**To do:**
- a) Quote the passage of the article on the rural wireless network launch starting with "The Wireless Mesh" and going on through "Research’s Meraka Institute.".
- b) Using the article on the rural wireless network launch, state whether each statement below agrees with it, answering yes or no and quoting the words that decide it: (i) The European Union funds the project. (ii) The launch was held at Iketletso Middle School. (iii) The department and its partners developed a five-year roadmap.
- c) Carry on writing the article on the rural wireless network launch from the point where it stops.

**Source document:**
____________________

The then Science and Technology Deputy Minister Michael Masutha launched the wireless network, which will give thousands of learners in the JT Gaetsewe District Municipality access to the internet.

The Wireless Mesh Network (WMN) project is an initiative of the Department of Science and Technology (DST) aimed at demonstrating alternative models in establishing information and communication technology (ICT) infra- structure in rural areas.

The project is funded by the European Union and implemented by the Council for Scientific and Industrial Research’s Meraka Institute.

Speaking at the launch held at Learamele Special School, the then Deputy Minister Masutha said having access to ICT would help rural communities to access information. “These days it is common knowledge that ICT has a positive impact on people’s lives.”

He said a number of ICT projects were being introduced to improve education.

“As a department, in partnership with other stakeholders, we have developed a 10-year roadmap,” he said.

A Grade 9 learner from nearby Iketletso Middle School, Thato Kgosierileng, expressed his excitement at having access to the internet.

“Now am able to search for information on the computer without having to go to the library,” he said.

____________________

**Data:**
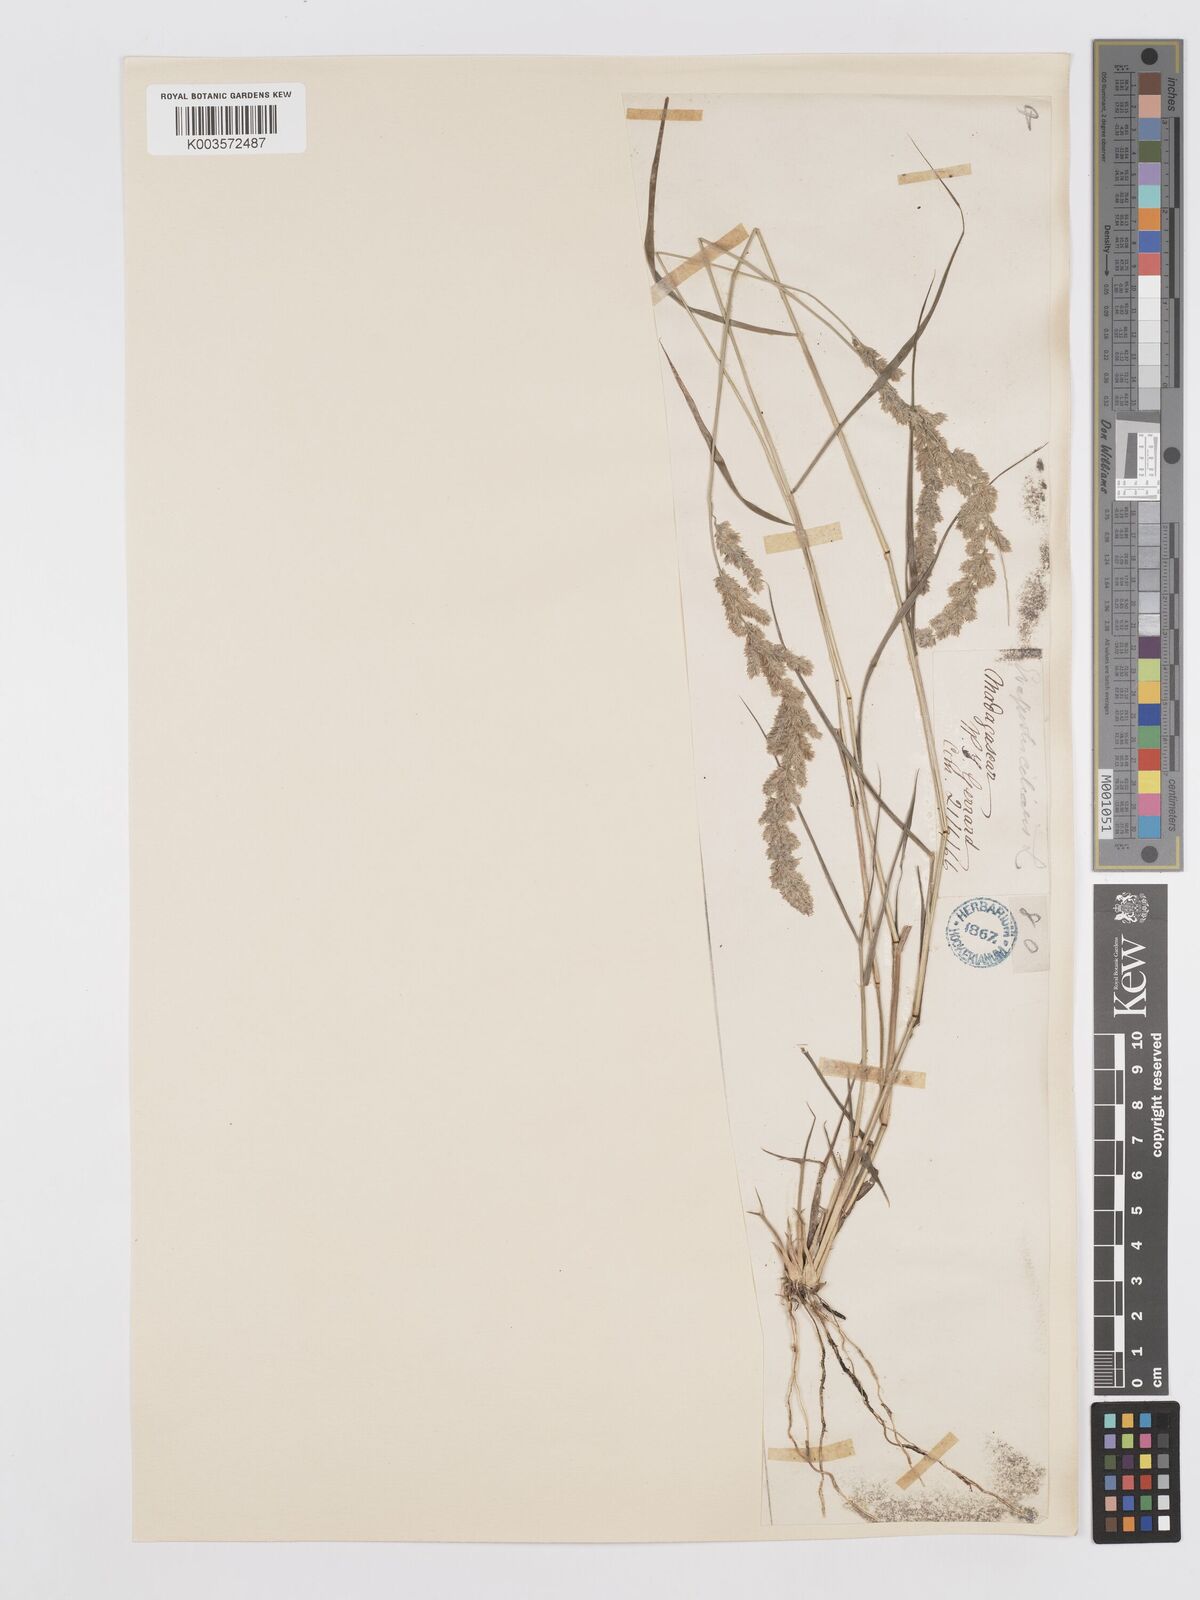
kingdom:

____________________

**Responses per task:**
- a)
The Wireless Mesh Network (WMN) project is an initiative of the Department of Science and Technology (DST) aimed at demonstrating alternative models in establishing information and communication technology (ICT) infra- structure in rural areas.

The project is funded by the European Union and implemented by the Council for Scientific and Industrial Research’s Meraka Institute.

- b)
(i) Yes: "The project is funded by the European Union"
(ii) No: "Speaking at the launch held at Learamele Special School"
(iii) No: "we have developed a 10-year roadmap"

- c)
Thato, who started using a computer for the first time at school, said the few hours he had spent on it were very informative.

“With a computer, one can do a lot of things in a short space of time,” he said.

A teacher at Learamele, Boitshoko Bannane, said the use of computers would expand learning possibilities.

“This will help … learners conduct research. I have also noticed that the learners have developed a great deal of interest in learning using computers,” he said.

Education district director Vuyisile Teise said the introduction of computers would improve the learning process. “The learners will now be able to download information from computers. Everything is now at their fingertips,” he said.

The DST launched the initial phase of this initiative in Sekhukhune in Limpopo and Ekangala in Mpumalanga in 2010, connecting 212 public facilities including schools, circuit offices and colleges.